Task to complete: Please restate each line of the material word for word and omit any pictures.

[Start of section]

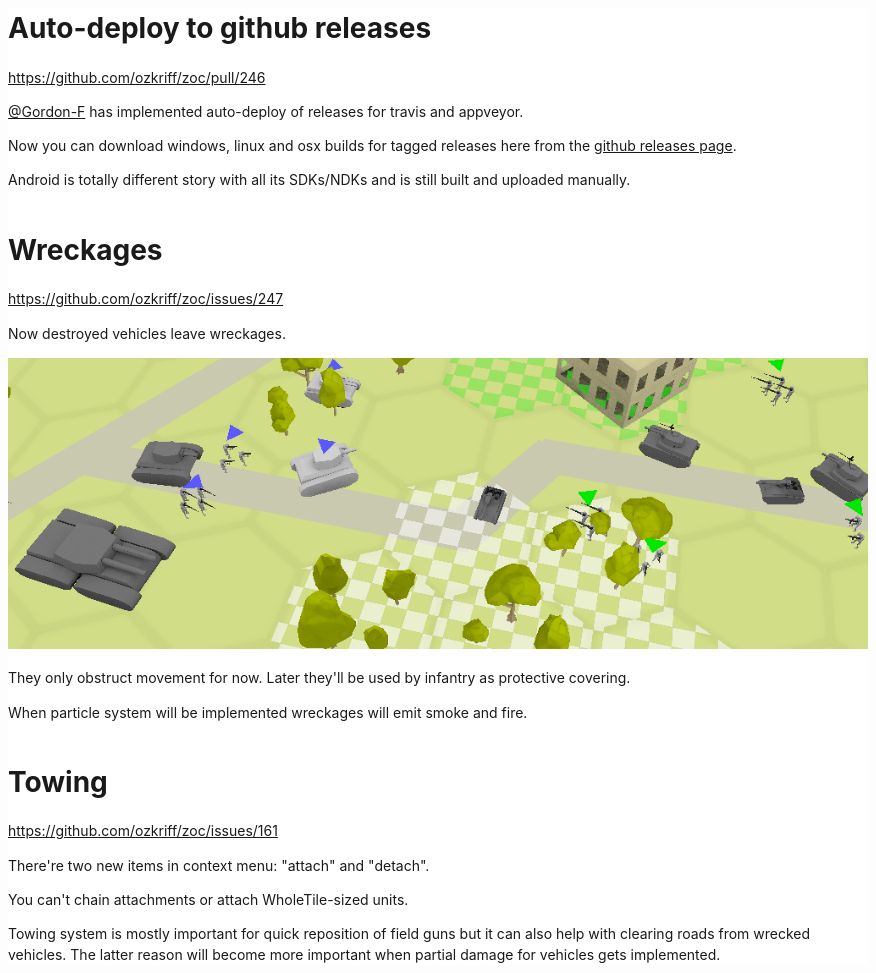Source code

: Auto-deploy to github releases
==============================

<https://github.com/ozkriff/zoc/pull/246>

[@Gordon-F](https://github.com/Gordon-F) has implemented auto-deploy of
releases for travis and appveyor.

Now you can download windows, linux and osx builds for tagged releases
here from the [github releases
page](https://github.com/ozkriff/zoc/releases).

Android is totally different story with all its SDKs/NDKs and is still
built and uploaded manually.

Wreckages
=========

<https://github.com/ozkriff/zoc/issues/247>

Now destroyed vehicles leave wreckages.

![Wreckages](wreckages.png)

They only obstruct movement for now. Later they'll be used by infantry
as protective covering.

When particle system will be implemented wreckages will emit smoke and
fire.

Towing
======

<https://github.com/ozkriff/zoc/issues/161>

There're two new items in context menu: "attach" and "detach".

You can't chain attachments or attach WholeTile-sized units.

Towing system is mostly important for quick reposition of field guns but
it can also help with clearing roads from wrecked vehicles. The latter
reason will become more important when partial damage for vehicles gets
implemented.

[End of section]

Answer for this exercise:
Source code

: Auto-deploy to github releases
==============================

<https://github.com/ozkriff/zoc/pull/246>

[@Gordon-F](https://github.com/Gordon-F) has implemented auto-deploy of
releases for travis and appveyor.

Now you can download windows, linux and osx builds for tagged releases
here from the [github releases
page](https://github.com/ozkriff/zoc/releases).

Android is totally different story with all its SDKs/NDKs and is still
built and uploaded manually.

Wreckages
=========

<https://github.com/ozkriff/zoc/issues/247>

Now destroyed vehicles leave wreckages.

![Wreckages](wreckages.png)

They only obstruct movement for now. Later they'll be used by infantry
as protective covering.

When particle system will be implemented wreckages will emit smoke and
fire.

Towing
======

<https://github.com/ozkriff/zoc/issues/161>

There're two new items in context menu: "attach" and "detach".

You can't chain attachments or attach WholeTile-sized units.

Towing system is mostly important for quick reposition of field guns but
it can also help with clearing roads from wrecked vehicles. The latter
reason will become more important when partial damage for vehicles gets
implemented.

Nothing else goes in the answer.